Alıştırma Soruları:
a: Aşağıdaki ifadelerin tokalaşmayla ilgili metne uyup uymadığını belirtin. Her biri için evet ya da hayır deyin ve metinden belirleyici sözleri aynen alıntılayın.
(i) Tokalaşmayı günah bilerek yapan kişi haram işlemiş sayılmaz.
(ii) Muhatabın fikre ve inanca saygılı olması medenî olmanın bir gereğidir.
(iii) "Bunda bir mahzur yoktur" diye düşünen kişi küfür tehlikesi altına girer.
b: Tokalaşmayla ilgili metinde ikinci çoğul şahısla (siz) çekimlenmiş bütün fiilleri metindeki biçimleriyle sıralayın.

Metin Parçası:
Başka bir husus; bir fırsatını bularak muhataba bu durumun dinen haram olduğunu söylersiniz. Zaten onun sizi anlayışla karşılaması, fikir ve inancınıza saygılı olması medenî olmanın bir gereğidir. Siz bu hususta tavrınızı belli ederseniz, ileriki karşılaşmalarda meselenin hallolduğunu veya belli bir mecraya girmiş olduğunu göreceksiniz.

Bununla beraber, şayet kişi kendisini mecbur hissediyorsa, tokalaşmayı bir günah olarak bilir de yaparsa, mesuliyetini peşin olarak kabul etmiş olduğundan yine haram işlemiş sayılır. Fakat “Bunda bir mahzur yoktur” diye düşünürse, haramı helâl olarak görmüş olacağından küfür tehlikesi altına girmiş demektir.

Verilen Bilgiler:
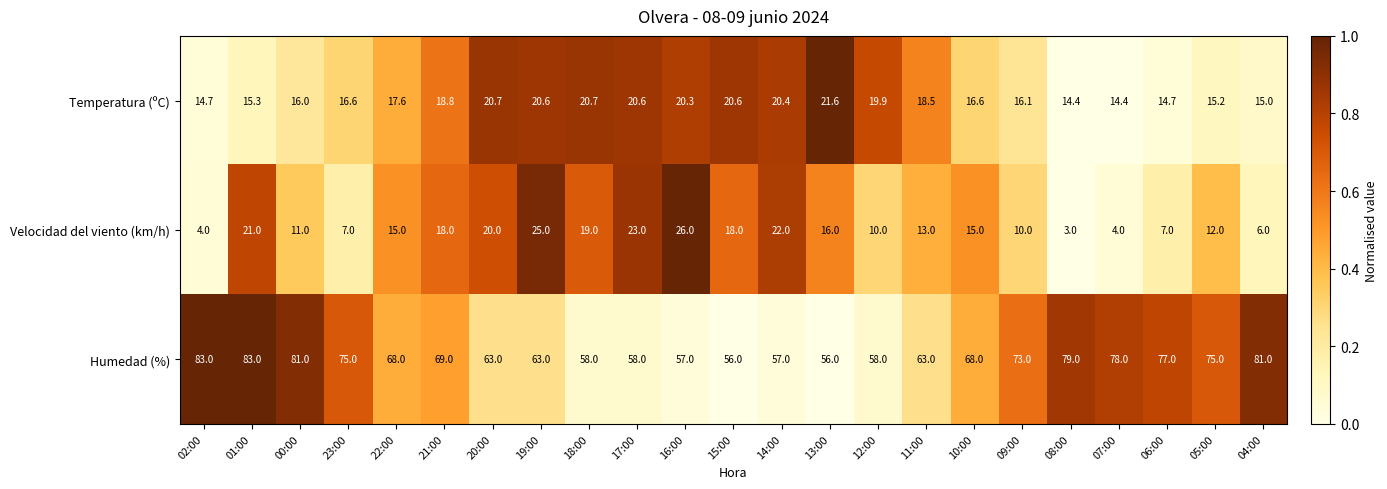

Rank the series at 10:00 from highest to lowest value.

Humedad (%), Temperatura (ºC), Velocidad del viento (km/h)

Soruların Çözümleri:
a:
(i) Hayır: "yine haram işlemiş sayılır"
(ii) Evet: "fikir ve inancınıza saygılı olması medenî olmanın bir gereğidir"
(iii) Evet: "küfür tehlikesi altına girmiş demektir"

b: söylersiniz, ederseniz, göreceksiniz